The Business Challenge
Market demand is driving Broadcasters and TV Network Operators to deliver interactive TV services to acquire and retain consumers. Consumers want their services available on multiple devices, with the ability to access time–shifted and on–demand content supported by rich programme information, search, recommendation, gaming and gambling applications. Operators are simultaneously seeking greater revenue through triple–play service bundles and operational economies by delivering multimedia services over a single IP infrastructure.
The Technical Challenge
Delivering a good interactive TV service over IP is not easy, and consumers have very high expectations of TV reliability. Mixing TV with other services only increases the challenge. Operators need to:
• Manage multiple conflicting services over a converged IP network, which the TV service provider may not own
• Assure the performance of the transport network, particularly the ‘last mile’
• Manage increasingly complex consumer devices
• Manage the complex service delivery infrastructure in the core
To improve and assure services, the operator needs to be able to measure them.
The historical approach of measuring equipment alarms did work in single service networks with relatively dumb consumer devices. However, this approach is insufficient for TV over IP.
It is insufficient to only monitor individual network equipment alarms or equipment underperformance against theoretical thresholds. Modern network redundancy and error correction can protect consumers from seeing an adverse impact from some of these problems. Equally, network equipment cannot consistently identify timing issues, signalling issues, routing issues or conflicts between modern services, which do impact consumers. Even more significant are problems with the ‘last mile’ of the network, the consumer device or end–to–end applications. Traditionally these are, at best, randomly tested. Testing does not give a view of ongoing customer service delivery. The network operator needs to see what the consumer sees!
Probes and Robots
Most operators have tried the stop–gap approach of deploying Probes into the distribution network and Robots at the network edge, or even in customer homes, to supplement their network equipment alarms. While the cost of Probes can be justified for deep stream analysis at the head–end or traffic analysis in the network core, the cost of deploying and managing dedicated monitoring hardware near the network edge is prohibitively expensive. Beyond the initial cost of purchasing Probes, they need to be deployed, housed, powered, managed and maintained. The TCO (total cost of ownership) for network probes makes them impractical for widespread deployment.
The New Approach
Complex modern services need to be measured on the closest device to the consumer, the set–top box.
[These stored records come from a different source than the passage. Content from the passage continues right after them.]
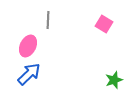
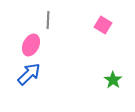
pink square: moved 1 px left, 1 px down
pink ellipse: moved 3 px right, 1 px up
green star: moved 1 px left; rotated 18 degrees counterclockwise
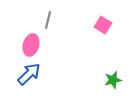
gray line: rotated 12 degrees clockwise
pink ellipse: rotated 10 degrees counterclockwise
green star: rotated 24 degrees clockwise
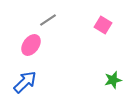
gray line: rotated 42 degrees clockwise
pink ellipse: rotated 20 degrees clockwise
blue arrow: moved 4 px left, 8 px down
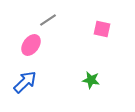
pink square: moved 1 px left, 4 px down; rotated 18 degrees counterclockwise
green star: moved 22 px left; rotated 24 degrees clockwise
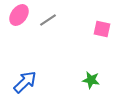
pink ellipse: moved 12 px left, 30 px up
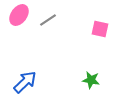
pink square: moved 2 px left
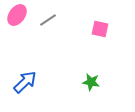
pink ellipse: moved 2 px left
green star: moved 2 px down
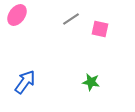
gray line: moved 23 px right, 1 px up
blue arrow: rotated 10 degrees counterclockwise
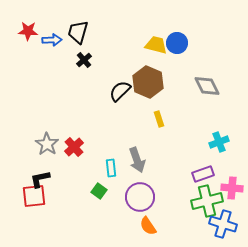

Set–top box telemetry can reflect the set–top box device performance, the ‘last mile’ delivery and the true customer experience of the end–to–end service. This is the new approach to service monitoring, providing more relevant information and true customer impact analysis. This approach also avoids the need to deploy or manage any new devices.
The challenge is to meet the requirements for set–top box monitoring and to make the monitoring of these large device populations a reality.
Set–top box Monitoring Requirements
Any set–top box monitoring system must meet the following requirements:
• do not disturb the end user device function or performance
• do not generate high volumes of traffic that might disturb the network
• be portable across a wide range of end user devices
• be scalable to large populations (millions) of live end user devices
• be extensible and flexible, to meet the network operator’s evolving needs
• do not compromise device security: no scope for 3rd party control
• provide data security: support encryption and authentication
• be extensible and flexible, to meet the network operator’s evolving needs
• accommodate NAT and Firewalls in consumer homes
MiriMON® satisfies these requirements.
Standards
The Broadband Forum is currently in the process of standardising the area of consumer device monitoring, through TR–126 and TR–135. Mirifice is a member of the Broadband Forum and MiriMON is aligned with these emerging standards.
The earlier TR–069 standard was developed by the Broadband Forum for consumer device provisioning and configuration. MiriMON is not a device configuration system and does not compete with TR–069 based ACS (auto–configuration server) systems. MiriMON and TR–069 based ACS systems are complimentary, as device configuration and device monitoring are both essential capabilities for a modern service provider.
Please contact info@mirifice.com for a Whitepaper that discusses the benefits for operators of using the MiriMON monitoring solution as an extension to TR–069.
MiriMON for Monitoring and Customer Experience Management (CEM)
MiriMON provides a real–time view of the Quality of Experience delivered to each and every consumer, enabling:
• Proactive and efficient Customer Care
• Effective Device (set–top box) Management
• Enhanced information for Network Management
• True impact analysis for Faults
• Visibility of the network ‘last mile’
• Real Business Intelligence and Consumer Insight
Our MiriMON system can be also applied to help Mobile Operators and Broadband ISPs manage the Customer Experience they deliver.